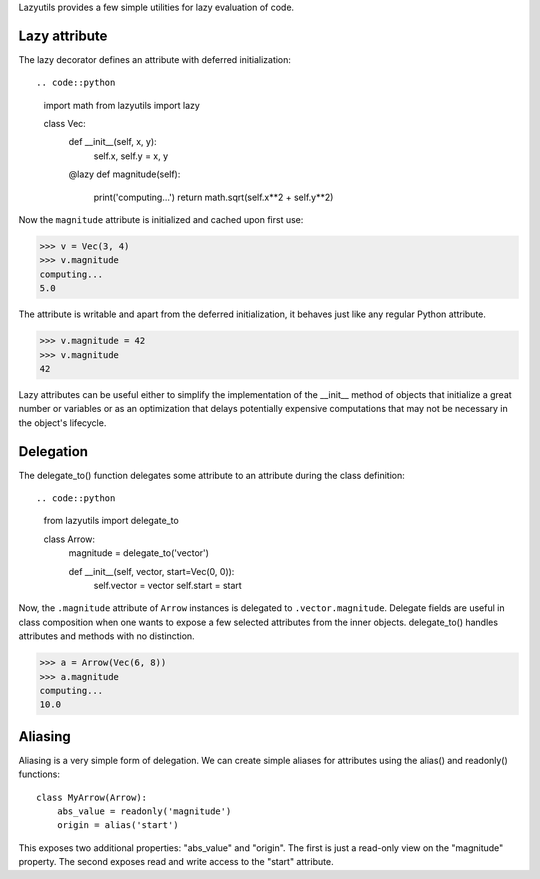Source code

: Lazyutils provides a few simple utilities for lazy evaluation of code.


Lazy attribute
==============

The lazy decorator defines an attribute with deferred initialization::

.. code::python
    import math
    from lazyutils import lazy

    class Vec:
        def __init__(self, x, y):
            self.x, self.y = x, y

        @lazy
        def magnitude(self):
            print('computing...')
            return math.sqrt(self.x**2 + self.y**2)

Now the ``magnitude`` attribute is initialized and cached upon first use:

>>> v = Vec(3, 4)
>>> v.magnitude
computing...
5.0

The attribute is writable and apart from the deferred initialization, it behaves
just like any regular Python attribute.

>>> v.magnitude = 42
>>> v.magnitude
42

Lazy attributes can be useful either to simplify the implementation of the
__init__ method of objects that initialize a great number or variables or as an
optimization that delays potentially expensive computations that may not be
necessary in the object's lifecycle.


Delegation
==========

The delegate_to() function delegates some attribute to an attribute during the
class definition::

.. code::python
    from lazyutils import delegate_to
    
    class Arrow:
        magnitude = delegate_to('vector')

        def __init__(self, vector, start=Vec(0, 0)):
            self.vector = vector
            self.start = start

Now, the ``.magnitude`` attribute of ``Arrow`` instances is delegated to
``.vector.magnitude``. Delegate fields are useful in class composition when one
wants to expose a few selected attributes from the inner objects. delegate_to()
handles attributes and methods with no distinction.


>>> a = Arrow(Vec(6, 8))
>>> a.magnitude
computing...
10.0


Aliasing
========

Aliasing is a very simple form of delegation. We can create simple aliases for
attributes using the alias() and readonly() functions::

    class MyArrow(Arrow):
        abs_value = readonly('magnitude')
        origin = alias('start')

This exposes two additional properties: "abs_value" and "origin". The first is
just a read-only view on the "magnitude" property. The second exposes read and
write access to the "start" attribute.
──────
● TASK DESCRIPTION
Answer only with the count of lines in the records that include the string "import".

● SOLUTION TO THIS PROBLEM
3